Recently, Professor Li Aifeng from College of Environmental Science and Engineering, in collaboration with Professor Lin Senjie’s team from Xiamen University, has made significant progress in the field of the biosynthesis mechanism of β-N-methylamino-L-alanine (BMAA) in diatom cells. Their findings, titled “Induction of a neurotoxin in diatoms by iron limitation via cysteine synthase”, have been published online in the top-tier multi-disciplinary journal PNAS on June 9.

In this study, the researchers selected diatom strains such as Thalassiosira minima and Phaeodactylum tricornutum, and revealed for the first time the biosynthetic pathway of protein-bound BMAA in diatoms through transcriptomic analysis, prokaryotic expression and purification of the target gene, in vitro biochemical assays, and CRISPR/Cas9 gene knockout techniques. This breakthrough lays a solid foundation for further exploration of the biosynthesis and environmental regulation mechanisms of BMAA toxins in marine diatoms.

The study found that all 12 diatom strains produced protein-bound BMAA, but no free form was detected. This finding indicates that the BMAA toxin synthesized by diatoms in indoor culture is primarily in the protein-bound form, i.e., BMAA is incorporated into proteins. Under Fe-limited conditions (1/3 × Fe), all the 12 diatom strains exhibited growth suppression. However, BMAA synthesis increased by 7.47-folds in eight of the 12 BMAA-producing species, with the most notable increase observed in Thalassiosira minima. This suggests that it is prevalent that Fe limitation induces BMAA synthesis in diatoms.

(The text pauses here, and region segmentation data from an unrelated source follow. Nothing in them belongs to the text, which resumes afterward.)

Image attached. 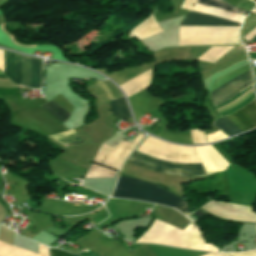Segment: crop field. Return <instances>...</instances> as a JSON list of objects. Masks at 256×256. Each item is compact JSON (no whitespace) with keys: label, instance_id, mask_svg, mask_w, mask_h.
<instances>
[{"label":"crop field","instance_id":"obj_1","mask_svg":"<svg viewBox=\"0 0 256 256\" xmlns=\"http://www.w3.org/2000/svg\"><path fill=\"white\" fill-rule=\"evenodd\" d=\"M136 242L219 252L213 244H206L202 233L192 222L181 231L159 220H155L145 234Z\"/></svg>","mask_w":256,"mask_h":256},{"label":"crop field","instance_id":"obj_2","mask_svg":"<svg viewBox=\"0 0 256 256\" xmlns=\"http://www.w3.org/2000/svg\"><path fill=\"white\" fill-rule=\"evenodd\" d=\"M111 196L159 203L173 207L185 216L189 214L186 202L154 184L135 178L119 176L117 186Z\"/></svg>","mask_w":256,"mask_h":256},{"label":"crop field","instance_id":"obj_3","mask_svg":"<svg viewBox=\"0 0 256 256\" xmlns=\"http://www.w3.org/2000/svg\"><path fill=\"white\" fill-rule=\"evenodd\" d=\"M31 59L23 56V79L22 78V56L14 54V76L13 83L30 87L31 83ZM4 73L12 80L13 75V53L4 51ZM31 87H41V60H32V83Z\"/></svg>","mask_w":256,"mask_h":256},{"label":"crop field","instance_id":"obj_4","mask_svg":"<svg viewBox=\"0 0 256 256\" xmlns=\"http://www.w3.org/2000/svg\"><path fill=\"white\" fill-rule=\"evenodd\" d=\"M226 118L232 124H234L241 132L255 128L256 99L252 101L248 106L238 110L237 112L229 116H226ZM226 118L223 117L215 120L213 125L219 127L229 136L240 133V131Z\"/></svg>","mask_w":256,"mask_h":256},{"label":"crop field","instance_id":"obj_5","mask_svg":"<svg viewBox=\"0 0 256 256\" xmlns=\"http://www.w3.org/2000/svg\"><path fill=\"white\" fill-rule=\"evenodd\" d=\"M132 157L137 158L141 161L156 165V166H161V167H167V168H174V169H181V170H201L203 169L201 164H196V165H182V164H174V163H168V162H164V161H160V160H156V159H152L149 157H146L138 152H134V154L132 155ZM130 157L128 159V162L136 165V166H140V167H144L147 169H151L154 171H158V172H162V173H167V174H171V175H177V176H185V177H200V176H206V173L204 170L201 171H181V170H174V169H167V168H161V167H156L144 162H141L139 160H136L134 158Z\"/></svg>","mask_w":256,"mask_h":256},{"label":"crop field","instance_id":"obj_6","mask_svg":"<svg viewBox=\"0 0 256 256\" xmlns=\"http://www.w3.org/2000/svg\"><path fill=\"white\" fill-rule=\"evenodd\" d=\"M144 136L139 133L131 144L121 141L114 148L102 144L98 153L96 154L93 163L119 170L121 163L141 141Z\"/></svg>","mask_w":256,"mask_h":256},{"label":"crop field","instance_id":"obj_7","mask_svg":"<svg viewBox=\"0 0 256 256\" xmlns=\"http://www.w3.org/2000/svg\"><path fill=\"white\" fill-rule=\"evenodd\" d=\"M202 208L224 219L256 222V213L249 207L209 201Z\"/></svg>","mask_w":256,"mask_h":256},{"label":"crop field","instance_id":"obj_8","mask_svg":"<svg viewBox=\"0 0 256 256\" xmlns=\"http://www.w3.org/2000/svg\"><path fill=\"white\" fill-rule=\"evenodd\" d=\"M252 77L250 71L210 92V98L214 107L226 102L244 90L251 84Z\"/></svg>","mask_w":256,"mask_h":256},{"label":"crop field","instance_id":"obj_9","mask_svg":"<svg viewBox=\"0 0 256 256\" xmlns=\"http://www.w3.org/2000/svg\"><path fill=\"white\" fill-rule=\"evenodd\" d=\"M197 3L230 10V11L237 12V13L244 14V15L247 14V12L240 10L236 7L230 6L221 0H197ZM197 3H195L192 10L219 16V17H223V18H227V19L233 20L238 23H240L242 18L245 17L244 15H240V14L233 13L230 11L217 9V8H213V7H209V6H205V5H201V4H197Z\"/></svg>","mask_w":256,"mask_h":256},{"label":"crop field","instance_id":"obj_10","mask_svg":"<svg viewBox=\"0 0 256 256\" xmlns=\"http://www.w3.org/2000/svg\"><path fill=\"white\" fill-rule=\"evenodd\" d=\"M207 175L223 171L229 165L211 146L194 147Z\"/></svg>","mask_w":256,"mask_h":256},{"label":"crop field","instance_id":"obj_11","mask_svg":"<svg viewBox=\"0 0 256 256\" xmlns=\"http://www.w3.org/2000/svg\"><path fill=\"white\" fill-rule=\"evenodd\" d=\"M181 26H240V24L189 11Z\"/></svg>","mask_w":256,"mask_h":256},{"label":"crop field","instance_id":"obj_12","mask_svg":"<svg viewBox=\"0 0 256 256\" xmlns=\"http://www.w3.org/2000/svg\"><path fill=\"white\" fill-rule=\"evenodd\" d=\"M128 99L136 120L160 104L158 99L153 98L146 93H138Z\"/></svg>","mask_w":256,"mask_h":256},{"label":"crop field","instance_id":"obj_13","mask_svg":"<svg viewBox=\"0 0 256 256\" xmlns=\"http://www.w3.org/2000/svg\"><path fill=\"white\" fill-rule=\"evenodd\" d=\"M0 256H48L47 248L39 244V255L0 242Z\"/></svg>","mask_w":256,"mask_h":256},{"label":"crop field","instance_id":"obj_14","mask_svg":"<svg viewBox=\"0 0 256 256\" xmlns=\"http://www.w3.org/2000/svg\"><path fill=\"white\" fill-rule=\"evenodd\" d=\"M160 32H162V30L158 26L152 15L148 20H146L144 23H142L140 26L134 29L131 33L134 34L140 40H142L144 38H147Z\"/></svg>","mask_w":256,"mask_h":256},{"label":"crop field","instance_id":"obj_15","mask_svg":"<svg viewBox=\"0 0 256 256\" xmlns=\"http://www.w3.org/2000/svg\"><path fill=\"white\" fill-rule=\"evenodd\" d=\"M49 137H51L58 143L64 145L65 147L84 142L83 138L80 135H78L74 129L70 131L50 135Z\"/></svg>","mask_w":256,"mask_h":256},{"label":"crop field","instance_id":"obj_16","mask_svg":"<svg viewBox=\"0 0 256 256\" xmlns=\"http://www.w3.org/2000/svg\"><path fill=\"white\" fill-rule=\"evenodd\" d=\"M112 113L121 119L132 118L124 96L109 102Z\"/></svg>","mask_w":256,"mask_h":256},{"label":"crop field","instance_id":"obj_17","mask_svg":"<svg viewBox=\"0 0 256 256\" xmlns=\"http://www.w3.org/2000/svg\"><path fill=\"white\" fill-rule=\"evenodd\" d=\"M41 107L44 108L47 112H49L62 123L67 121L68 117L70 116V113L68 111H66L63 107H61L58 103H56L53 100Z\"/></svg>","mask_w":256,"mask_h":256},{"label":"crop field","instance_id":"obj_18","mask_svg":"<svg viewBox=\"0 0 256 256\" xmlns=\"http://www.w3.org/2000/svg\"><path fill=\"white\" fill-rule=\"evenodd\" d=\"M115 172L91 164L85 178L114 177Z\"/></svg>","mask_w":256,"mask_h":256},{"label":"crop field","instance_id":"obj_19","mask_svg":"<svg viewBox=\"0 0 256 256\" xmlns=\"http://www.w3.org/2000/svg\"><path fill=\"white\" fill-rule=\"evenodd\" d=\"M158 136L162 137L164 139L170 140V141L178 142V143L191 144L190 136L172 133V132L166 131L164 129H162V131L159 133Z\"/></svg>","mask_w":256,"mask_h":256},{"label":"crop field","instance_id":"obj_20","mask_svg":"<svg viewBox=\"0 0 256 256\" xmlns=\"http://www.w3.org/2000/svg\"><path fill=\"white\" fill-rule=\"evenodd\" d=\"M190 133L193 144L206 143L204 132H199V130H190Z\"/></svg>","mask_w":256,"mask_h":256},{"label":"crop field","instance_id":"obj_21","mask_svg":"<svg viewBox=\"0 0 256 256\" xmlns=\"http://www.w3.org/2000/svg\"><path fill=\"white\" fill-rule=\"evenodd\" d=\"M207 140L208 143L213 142V141H217L223 138H227V136L225 134H223L222 132L218 131V132H214L211 134H207Z\"/></svg>","mask_w":256,"mask_h":256},{"label":"crop field","instance_id":"obj_22","mask_svg":"<svg viewBox=\"0 0 256 256\" xmlns=\"http://www.w3.org/2000/svg\"><path fill=\"white\" fill-rule=\"evenodd\" d=\"M232 256H256V250L254 251H247L243 253H229Z\"/></svg>","mask_w":256,"mask_h":256},{"label":"crop field","instance_id":"obj_23","mask_svg":"<svg viewBox=\"0 0 256 256\" xmlns=\"http://www.w3.org/2000/svg\"><path fill=\"white\" fill-rule=\"evenodd\" d=\"M50 256H71L65 252L49 249ZM74 256V255H73Z\"/></svg>","mask_w":256,"mask_h":256},{"label":"crop field","instance_id":"obj_24","mask_svg":"<svg viewBox=\"0 0 256 256\" xmlns=\"http://www.w3.org/2000/svg\"><path fill=\"white\" fill-rule=\"evenodd\" d=\"M227 2H229L230 4L236 6L241 0H225Z\"/></svg>","mask_w":256,"mask_h":256},{"label":"crop field","instance_id":"obj_25","mask_svg":"<svg viewBox=\"0 0 256 256\" xmlns=\"http://www.w3.org/2000/svg\"><path fill=\"white\" fill-rule=\"evenodd\" d=\"M205 256H229L228 254H207Z\"/></svg>","mask_w":256,"mask_h":256},{"label":"crop field","instance_id":"obj_26","mask_svg":"<svg viewBox=\"0 0 256 256\" xmlns=\"http://www.w3.org/2000/svg\"><path fill=\"white\" fill-rule=\"evenodd\" d=\"M252 13L256 14V9L252 11Z\"/></svg>","mask_w":256,"mask_h":256},{"label":"crop field","instance_id":"obj_27","mask_svg":"<svg viewBox=\"0 0 256 256\" xmlns=\"http://www.w3.org/2000/svg\"><path fill=\"white\" fill-rule=\"evenodd\" d=\"M253 40L256 41V38H254Z\"/></svg>","mask_w":256,"mask_h":256},{"label":"crop field","instance_id":"obj_28","mask_svg":"<svg viewBox=\"0 0 256 256\" xmlns=\"http://www.w3.org/2000/svg\"><path fill=\"white\" fill-rule=\"evenodd\" d=\"M0 75H3V74L0 72Z\"/></svg>","mask_w":256,"mask_h":256},{"label":"crop field","instance_id":"obj_29","mask_svg":"<svg viewBox=\"0 0 256 256\" xmlns=\"http://www.w3.org/2000/svg\"><path fill=\"white\" fill-rule=\"evenodd\" d=\"M256 2V0H254Z\"/></svg>","mask_w":256,"mask_h":256}]
</instances>
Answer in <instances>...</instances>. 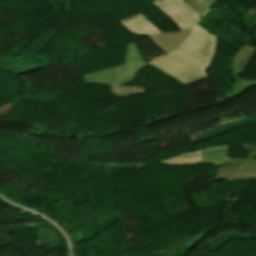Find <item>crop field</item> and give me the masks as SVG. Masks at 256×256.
Wrapping results in <instances>:
<instances>
[{
    "label": "crop field",
    "mask_w": 256,
    "mask_h": 256,
    "mask_svg": "<svg viewBox=\"0 0 256 256\" xmlns=\"http://www.w3.org/2000/svg\"><path fill=\"white\" fill-rule=\"evenodd\" d=\"M211 32L198 25L192 36L176 52L154 58L149 64L157 67L183 85L204 79L216 48Z\"/></svg>",
    "instance_id": "8a807250"
},
{
    "label": "crop field",
    "mask_w": 256,
    "mask_h": 256,
    "mask_svg": "<svg viewBox=\"0 0 256 256\" xmlns=\"http://www.w3.org/2000/svg\"><path fill=\"white\" fill-rule=\"evenodd\" d=\"M147 64L135 43L126 48L125 63L120 66L95 71L83 75L85 83L102 85H119L133 79L136 72Z\"/></svg>",
    "instance_id": "ac0d7876"
},
{
    "label": "crop field",
    "mask_w": 256,
    "mask_h": 256,
    "mask_svg": "<svg viewBox=\"0 0 256 256\" xmlns=\"http://www.w3.org/2000/svg\"><path fill=\"white\" fill-rule=\"evenodd\" d=\"M153 4L162 10L180 30L193 27L200 17L182 0H157Z\"/></svg>",
    "instance_id": "34b2d1b8"
},
{
    "label": "crop field",
    "mask_w": 256,
    "mask_h": 256,
    "mask_svg": "<svg viewBox=\"0 0 256 256\" xmlns=\"http://www.w3.org/2000/svg\"><path fill=\"white\" fill-rule=\"evenodd\" d=\"M191 29L175 33H159L149 36L153 42L164 52L170 53L180 47L183 41L190 35Z\"/></svg>",
    "instance_id": "412701ff"
},
{
    "label": "crop field",
    "mask_w": 256,
    "mask_h": 256,
    "mask_svg": "<svg viewBox=\"0 0 256 256\" xmlns=\"http://www.w3.org/2000/svg\"><path fill=\"white\" fill-rule=\"evenodd\" d=\"M120 23L132 32L139 35H151L160 32L141 13L126 18L120 21Z\"/></svg>",
    "instance_id": "f4fd0767"
},
{
    "label": "crop field",
    "mask_w": 256,
    "mask_h": 256,
    "mask_svg": "<svg viewBox=\"0 0 256 256\" xmlns=\"http://www.w3.org/2000/svg\"><path fill=\"white\" fill-rule=\"evenodd\" d=\"M234 177L236 179L243 177L244 180L255 179L256 170L240 169L239 166H223L218 169L217 174L213 180L228 179L231 181Z\"/></svg>",
    "instance_id": "dd49c442"
},
{
    "label": "crop field",
    "mask_w": 256,
    "mask_h": 256,
    "mask_svg": "<svg viewBox=\"0 0 256 256\" xmlns=\"http://www.w3.org/2000/svg\"><path fill=\"white\" fill-rule=\"evenodd\" d=\"M256 52V48L243 45L242 48L237 52V54L233 57L232 61L234 62L232 66V70L234 74L243 73L245 70L249 59Z\"/></svg>",
    "instance_id": "e52e79f7"
},
{
    "label": "crop field",
    "mask_w": 256,
    "mask_h": 256,
    "mask_svg": "<svg viewBox=\"0 0 256 256\" xmlns=\"http://www.w3.org/2000/svg\"><path fill=\"white\" fill-rule=\"evenodd\" d=\"M227 153V146L215 149H206L204 151L201 164L222 162L224 158L227 156Z\"/></svg>",
    "instance_id": "d8731c3e"
},
{
    "label": "crop field",
    "mask_w": 256,
    "mask_h": 256,
    "mask_svg": "<svg viewBox=\"0 0 256 256\" xmlns=\"http://www.w3.org/2000/svg\"><path fill=\"white\" fill-rule=\"evenodd\" d=\"M234 77H235V82H236L234 91L232 93H230L229 95H226L221 98H217L216 99L217 102L228 99L232 96L240 95V94L244 93L245 91H247L252 86L256 85V81H244L239 77V75H234Z\"/></svg>",
    "instance_id": "5a996713"
},
{
    "label": "crop field",
    "mask_w": 256,
    "mask_h": 256,
    "mask_svg": "<svg viewBox=\"0 0 256 256\" xmlns=\"http://www.w3.org/2000/svg\"><path fill=\"white\" fill-rule=\"evenodd\" d=\"M183 1L201 16L217 0H203L209 7H207L204 4V2H202L201 0H183Z\"/></svg>",
    "instance_id": "3316defc"
},
{
    "label": "crop field",
    "mask_w": 256,
    "mask_h": 256,
    "mask_svg": "<svg viewBox=\"0 0 256 256\" xmlns=\"http://www.w3.org/2000/svg\"><path fill=\"white\" fill-rule=\"evenodd\" d=\"M144 88H139V87H112L111 93L118 95L120 97H127L128 95L132 94H141L145 93Z\"/></svg>",
    "instance_id": "28ad6ade"
},
{
    "label": "crop field",
    "mask_w": 256,
    "mask_h": 256,
    "mask_svg": "<svg viewBox=\"0 0 256 256\" xmlns=\"http://www.w3.org/2000/svg\"><path fill=\"white\" fill-rule=\"evenodd\" d=\"M224 162L226 165H239L241 168L256 169V160L227 158Z\"/></svg>",
    "instance_id": "d1516ede"
},
{
    "label": "crop field",
    "mask_w": 256,
    "mask_h": 256,
    "mask_svg": "<svg viewBox=\"0 0 256 256\" xmlns=\"http://www.w3.org/2000/svg\"><path fill=\"white\" fill-rule=\"evenodd\" d=\"M244 150H248V155L249 154H256V146H252V147L245 146Z\"/></svg>",
    "instance_id": "22f410ed"
},
{
    "label": "crop field",
    "mask_w": 256,
    "mask_h": 256,
    "mask_svg": "<svg viewBox=\"0 0 256 256\" xmlns=\"http://www.w3.org/2000/svg\"><path fill=\"white\" fill-rule=\"evenodd\" d=\"M249 12L256 18V8L249 10Z\"/></svg>",
    "instance_id": "cbeb9de0"
}]
</instances>
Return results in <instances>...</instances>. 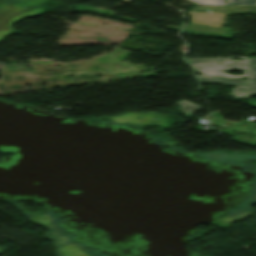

Transcriptome analysis gradually revealed the regulatory role of cysteine CysK in BMAA synthesis in diatoms. KEGG enrichment analysis suggested that the synthesis and accumulation of BMAA-containing proteins might be related to intracellular protein synthesis and post-translational modifications. Based on previous transcriptomic analysis, the study found that the significant upregulation of the CysK gene correlates with increased BMAA synthesis (Fig. 1). It is therefore hypothesized that CysK may act as the core catalytic enzyme in the biosynthesis of BMAA, mediating the process of its generation.

The research identified the role of CysK in BMAA biosynthesis through prokaryotic expression and in vitro enzyme activity assays. The addition of exogenous CysK and methylamine was found to promote the production of BMAA in diatom cells. Using CRISPR/Cas9 technology, the cysK gene was knocked out in diatom cells, resulting in two gene-edited strains (Fig. 2). Analysis showed that both strains lost the ability to synthesize BMAA. After the exogenous addition of prokaryotically expressed and purified CysK protein, the gene-edited diatoms regained the ability to produce BMAA, further confirming the critical role of CysK in the biosynthesis of the BMAA toxin in diatom cells.

This study reveals the molecular mechanisms underlying BMAA synthesis in typical marine diatoms, and clarifies the catalytic role of Cysk and its regulatory network under Fe limitation. It provides a novel perspective on the synthesis of marine phytoplankton toxins, which is of great significance for protecting marine ecosystems and human health.